A CNN convidou o advogado Diego Gomes Ferreira, membro do Armas Pela Vida para um debate com advogada e socióloga, Carolina Ricardo, diretora-executiva do Instituto Sou da Paz. Os dois trouxeram pontos de vistas divergentes em relação a opinião do presidente sobre querer armar a população. “Mais do que criar um povo livre para se defender, a gente vai ter um risco muito mais forte de milícias armadas”, afirmou Carolina. Já Diego defende que “a maior garantia que um povo pode ter contra um eventual curso totalitário do estado é o acesso ao armamento civil”.

Na opinião de Diego, a fala de Bolsonaro foi positiva porque ele reafirma um compromisso de sua campanha. Já Carolina acredita que o presidente e seu grupo, que defende o armamentismo, desconsideram o impacto negativo desta medida, e afirma que esta não deveria ser uma questão prioritária do governo em meio à pandemia do novo coronavírus. 

Carolina critica a postura do presidente dizendo que a flexibilização do porte de armas tem impacto nos homicídios e crimes que acontecem no Brasil. Para isso, ela traz um estudo do Sou da Paz junto ao Ministério Público: “82% das armas usadas nos roubos na cidade de São Paulo eram nacionais e tiveram origem legal. E 87% das usadas nos homicídios eram nacionais e tiveram origem legal. Ou seja, era uma arma legal que um cidadão de bem ou uma empresa de segurança privada, ou até mesmo uma força de segurança adquiriram essa arma legalmente e essa arma acabou migrando para o mercado ilegal, abastecendo o crime”. 

Sobre o argumento do Bolsonaro de que é preciso a garantia da liberdade do uso de armas para que o povo venha a se defender de uma suposta ditadura, Carolina afirma que o povo, em geral, já tinha o direito de se armar, porém de forma regulada. Agora, segundo ela, está havendo um descontrole. “E o que a gente vê é que já existem grupos armados, por exemplo, grupos que defendem bandeiras antidemocráticas, como o fechamento do STF, como prisão de lideranças públicas sem que necessariamente terem cometido crimes, dizendo que estão armados. A gente corre o risco de ter manifestações públicas armadas e um incentivo a desobediência civil”, acredita.

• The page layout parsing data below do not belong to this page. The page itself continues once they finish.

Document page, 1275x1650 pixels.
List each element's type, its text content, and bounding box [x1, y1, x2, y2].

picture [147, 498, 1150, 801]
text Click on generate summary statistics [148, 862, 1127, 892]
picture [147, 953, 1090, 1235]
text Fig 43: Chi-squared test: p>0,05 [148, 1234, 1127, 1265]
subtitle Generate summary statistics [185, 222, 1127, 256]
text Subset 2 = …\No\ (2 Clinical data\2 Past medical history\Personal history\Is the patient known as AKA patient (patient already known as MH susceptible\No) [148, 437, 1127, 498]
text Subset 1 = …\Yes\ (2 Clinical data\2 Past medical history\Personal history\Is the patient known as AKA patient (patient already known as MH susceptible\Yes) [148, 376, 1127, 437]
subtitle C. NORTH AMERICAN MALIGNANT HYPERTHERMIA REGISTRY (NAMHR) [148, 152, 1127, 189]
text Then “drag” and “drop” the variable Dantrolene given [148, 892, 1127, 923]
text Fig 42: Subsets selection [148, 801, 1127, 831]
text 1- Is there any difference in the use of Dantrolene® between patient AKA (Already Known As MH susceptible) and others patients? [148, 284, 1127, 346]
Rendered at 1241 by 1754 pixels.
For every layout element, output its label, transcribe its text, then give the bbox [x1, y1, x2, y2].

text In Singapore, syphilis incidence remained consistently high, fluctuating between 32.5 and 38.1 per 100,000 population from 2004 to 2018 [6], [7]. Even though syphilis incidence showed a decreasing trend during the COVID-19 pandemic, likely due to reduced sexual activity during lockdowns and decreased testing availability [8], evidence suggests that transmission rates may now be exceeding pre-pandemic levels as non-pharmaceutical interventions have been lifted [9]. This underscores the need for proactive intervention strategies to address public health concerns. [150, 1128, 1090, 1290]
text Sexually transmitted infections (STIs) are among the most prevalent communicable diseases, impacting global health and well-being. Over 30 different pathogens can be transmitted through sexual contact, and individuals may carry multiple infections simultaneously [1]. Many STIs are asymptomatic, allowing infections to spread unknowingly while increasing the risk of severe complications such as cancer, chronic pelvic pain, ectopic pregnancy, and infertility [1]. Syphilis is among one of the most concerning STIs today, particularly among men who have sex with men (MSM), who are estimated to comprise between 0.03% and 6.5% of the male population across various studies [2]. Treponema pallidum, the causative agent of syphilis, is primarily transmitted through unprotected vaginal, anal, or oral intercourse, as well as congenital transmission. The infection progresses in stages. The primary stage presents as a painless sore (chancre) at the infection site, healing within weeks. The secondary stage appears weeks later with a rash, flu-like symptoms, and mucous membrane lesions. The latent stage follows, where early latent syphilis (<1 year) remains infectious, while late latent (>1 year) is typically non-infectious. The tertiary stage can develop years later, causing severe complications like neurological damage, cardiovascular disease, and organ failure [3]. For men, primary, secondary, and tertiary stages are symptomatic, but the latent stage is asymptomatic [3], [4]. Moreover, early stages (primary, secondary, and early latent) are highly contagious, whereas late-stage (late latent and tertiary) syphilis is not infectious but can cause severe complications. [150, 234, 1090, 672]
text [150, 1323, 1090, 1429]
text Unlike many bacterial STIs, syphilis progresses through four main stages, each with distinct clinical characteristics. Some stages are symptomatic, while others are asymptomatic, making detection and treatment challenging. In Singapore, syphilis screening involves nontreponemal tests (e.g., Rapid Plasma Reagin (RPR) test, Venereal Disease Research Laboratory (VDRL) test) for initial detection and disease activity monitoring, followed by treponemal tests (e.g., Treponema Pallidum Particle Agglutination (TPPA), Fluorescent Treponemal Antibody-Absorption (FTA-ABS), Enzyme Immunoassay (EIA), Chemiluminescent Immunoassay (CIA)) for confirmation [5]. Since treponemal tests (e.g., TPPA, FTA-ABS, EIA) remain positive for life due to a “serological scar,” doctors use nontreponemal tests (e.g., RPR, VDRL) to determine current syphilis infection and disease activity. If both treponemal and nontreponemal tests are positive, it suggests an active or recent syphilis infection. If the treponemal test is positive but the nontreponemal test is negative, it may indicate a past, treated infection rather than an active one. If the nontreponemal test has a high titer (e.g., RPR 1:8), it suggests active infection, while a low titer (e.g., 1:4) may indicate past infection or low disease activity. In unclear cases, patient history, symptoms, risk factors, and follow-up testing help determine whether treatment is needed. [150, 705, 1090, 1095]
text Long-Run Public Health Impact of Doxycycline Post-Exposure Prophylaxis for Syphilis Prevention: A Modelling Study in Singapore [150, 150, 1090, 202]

Diego discorda que as pessoas já tenham acesso à arma, e diz que a mudança que o presidente propõe seria justamente para ir contra ao excesso de arbitrariedade, de burocracia e do alto custo que se impõe ao cidadão quando se quer adquirir o porte de arma. “O que existe no Brasil hoje, é, na prática, um impedimento ao acesso da arma de fogo”, afirma. O advogado acrescenta que estes impedimentos se desdobram para a elitização do acesso à arma no Brasil. “Pessoas mais humildes não conseguem superar a barreira financeira”.